Pakistan began Zarb-i-Azb, a long-awaited military offensive aimed at eliminating Taliban militants from their stronghold in the North Waziristan tribal district, last week, following a brazen attack on the country's busiest airport in Karachi.
The operation, involving air strikes, tanks and heavy artillery has forced the exodus of more than 400,000 people, mainly to the nearby town of Bannu just outside the tribal zone.
It has left nearly 280 militants dead, according to the army, but the figure cannot be independently verified.
Safiullah Khan, an official with a local non-government organisation partnered with the WFP, said a food distribution point in Bannu had begun providing rations including wheat flour, cooking oil, lentils and high energy biscuits.
“We have made all necessary arrangements, which are enough to cater to ration needs of 15,000 families on daily basis,” he said.
|Civilians, fleeing from a military operation in North Waziristan tribal region, wait in line at the Bannu Frontier Region registration centre for internally displaced people in Saidgai on June 22, 2014. — Photo by AFP|
Around 2,000 people had gathered at a local football ground where the food centre was set up to wait for the first consignment of trucks.
They later scuffled with police when distribution was delayed by several hours, who fired in the air to disperse the protestors.
Noor Bat Khan, a 60-year-old resident from Esori village in North Waziristan criticised authorities for taking so long to act and not creating enough centres.

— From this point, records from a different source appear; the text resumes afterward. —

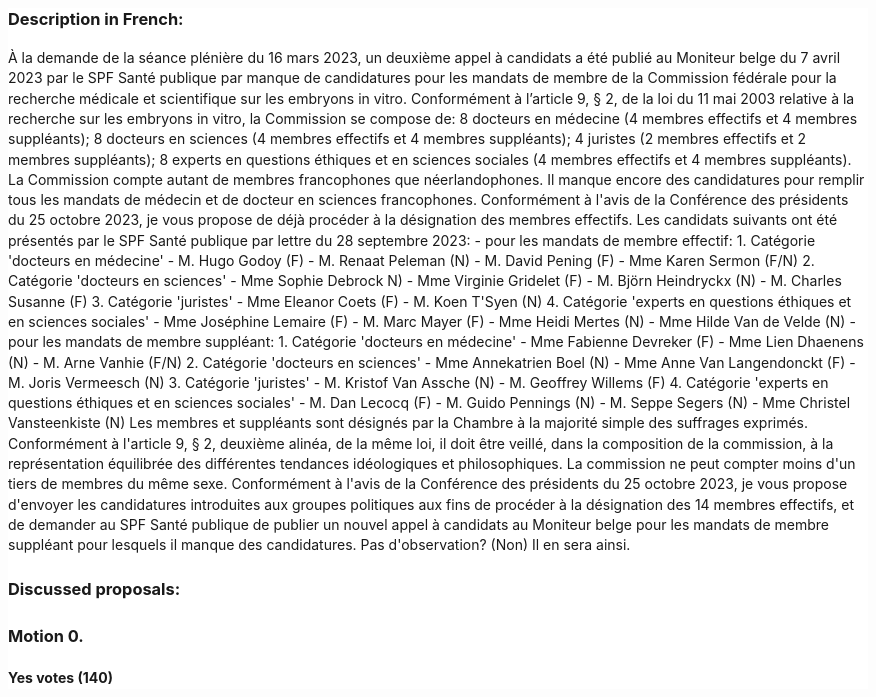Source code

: ### Description in French:

À la demande de la séance plénière du 16 mars 2023, un deuxième appel à candidats a été publié au Moniteur belge du 7 avril 2023 par le SPF Santé publique par manque de candidatures pour les mandats de membre de la Commission fédérale pour la recherche médicale et scientifique sur les embryons in vitro. Conformément à l’article 9, § 2, de la loi du 11 mai 2003 relative à la recherche sur les embryons in vitro, la Commission se compose de: 8 docteurs en médecine (4 membres effectifs et 4 membres suppléants); 8 docteurs en sciences (4 membres effectifs et 4 membres suppléants); 4 juristes (2 membres effectifs et 2 membres suppléants); 8 experts en questions éthiques et en sciences sociales (4 membres effectifs et 4 membres suppléants). La Commission compte autant de membres francophones que néerlandophones. Il manque encore des candidatures pour remplir tous les mandats de médecin et de docteur en sciences francophones. Conformément à l'avis de la Conférence des présidents du 25 octobre 2023, je vous propose de déjà procéder à la désignation des membres effectifs. Les candidats suivants ont été présentés par le SPF Santé publique par lettre du 28 septembre 2023: - pour les mandats de membre effectif: 1. Catégorie 'docteurs en médecine' - M. Hugo Godoy (F) - M. Renaat Peleman (N) - M. David Pening (F) - Mme Karen Sermon (F/N) 2. Catégorie 'docteurs en sciences' - Mme Sophie Debrock N) - Mme Virginie Gridelet (F) - M. Björn Heindryckx (N) - M. Charles Susanne (F) 3. Catégorie 'juristes' - Mme Eleanor Coets (F) - M. Koen T'Syen (N) 4. Catégorie 'experts en questions éthiques et en sciences sociales' - Mme Joséphine Lemaire (F) - M. Marc Mayer (F) - Mme Heidi Mertes (N) - Mme Hilde Van de Velde (N) - pour les mandats de membre suppléant: 1. Catégorie 'docteurs en médecine' - Mme Fabienne Devreker (F) - Mme Lien Dhaenens (N) - M. Arne Vanhie (F/N) 2. Catégorie 'docteurs en sciences' - Mme Annekatrien Boel (N) - Mme Anne Van Langendonckt (F) - M. Joris Vermeesch (N) 3. Catégorie 'juristes' - M. Kristof Van Assche (N) - M. Geoffrey Willems (F) 4. Catégorie 'experts en questions éthiques et en sciences sociales' - M. Dan Lecocq (F) - M. Guido Pennings (N) - M. Seppe Segers (N) - Mme Christel Vansteenkiste (N) Les membres et suppléants sont désignés par la Chambre à la majorité simple des suffrages exprimés. Conformément à l'article 9, § 2, deuxième alinéa, de la même loi, il doit être veillé, dans la composition de la commission, à la représentation équilibrée des différentes tendances idéologiques et philosophiques. La commission ne peut compter moins d'un tiers de membres du même sexe. Conformément à l'avis de la Conférence des présidents du 25 octobre 2023, je vous propose d'envoyer les candidatures introduites aux groupes politiques aux fins de procéder à la désignation des 14 membres effectifs, et de demander au SPF Santé publique de publier un nouvel appel à candidats au Moniteur belge pour les mandats de membre suppléant pour lesquels il manque des candidatures. Pas d'observation? (Non) Il en sera ainsi.



### Discussed proposals:

### Motion 0.

#### Yes votes (140)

“The authorities should set up more distribution points as it will be difficult for the displaced persons to wait for their turn in scorching heat,“ he said.

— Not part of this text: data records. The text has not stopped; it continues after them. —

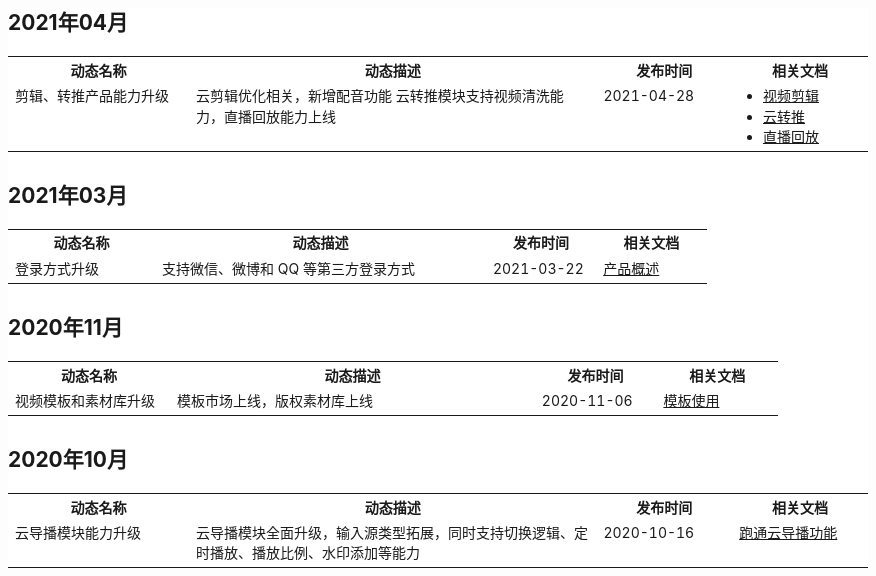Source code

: ## 2021年04月
<table>
<tr><th width="20%">动态名称</th><th width="45%">动态描述</th><th width="15%">发布时间</th><th width="15%">相关文档</th></tr>
<tr>
<td>剪辑、转推产品能力升级</td>
<td>云剪辑优化相关，新增配音功能 云转推模块支持视频清洗能力，直播回放能力上线</td>
<td>2021-04-28</td>
<td><ul style="margin:0">
<li/><a href="https://cloud.tencent.com/document/product/1156/64140">视频剪辑</a>
<li/><a href="https://cloud.tencent.com/document/product/1156/64163">云转推</a>
<li/><a href="https://cloud.tencent.com/document/product/1156/64155">直播回放</a>
 </ul></td>
</tr></table>


## 2021年03月
<table>
<tr><th width="20%">动态名称</th><th width="45%">动态描述</th><th width="15%">发布时间</th><th width="15%">相关文档</th></tr>
<tr>
<td>登录方式升级</td>
<td>支持微信、微博和 QQ 等第三方登录方式</td>
<td>2021-03-22</td>
<td><a href="https://cloud.tencent.com/document/product/1156/64098">产品概述</a></td>
</tr></table>



## 2020年11月
<table>
<tr><th width="20%">动态名称</th><th width="45%">动态描述</th><th width="15%">发布时间</th><th width="15%">相关文档</th></tr>
<tr>
<td>视频模板和素材库升级</td>
<td>模板市场上线，版权素材库上线</td>
<td>2020-11-06</td>
<td><a href="https://cloud.tencent.com/document/product/1156/64204#mark">模板使用</a></td>
</tr></table>

## 2020年10月
<table>
<tr><th width="20%">动态名称</th><th width="45%">动态描述</th><th width="15%">发布时间</th><th width="15%">相关文档</th></tr>
<tr>
<td>云导播模块能力升级</td>
<td>云导播模块全面升级，输入源类型拓展，同时支持切换逻辑、定时播放、播放比例、水印添加等能力</td>
<td>2020-10-16</td>
<td><a href="https://cloud.tencent.com/document/product/1156/64150">跑通云导播功能</a></td>
</tr></table>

According to a government spokesman, a total of 404,819 people have so far left North Waziristan after the start of the military offensive.
Meanwhile influential warlord Hafiz Gul Bahadur held talks with a tribal jirga, or council, in North Waziristan where he repeated a threat to join forces with the Taliban if the offensive continued.
“Bahadur said he would not launch any retaliatory action against military troops operating in the region until the middle of August provided the government agrees to stop the offensive enabling the refugees to return to their homes,” a spokesman for the jirga, Malik Fida told AFP.
Bahadur fought against the Soviets during their occupation of Afghanistan and later against US forces after 2001, but signed a peace deal with the Pakistani military in 2006.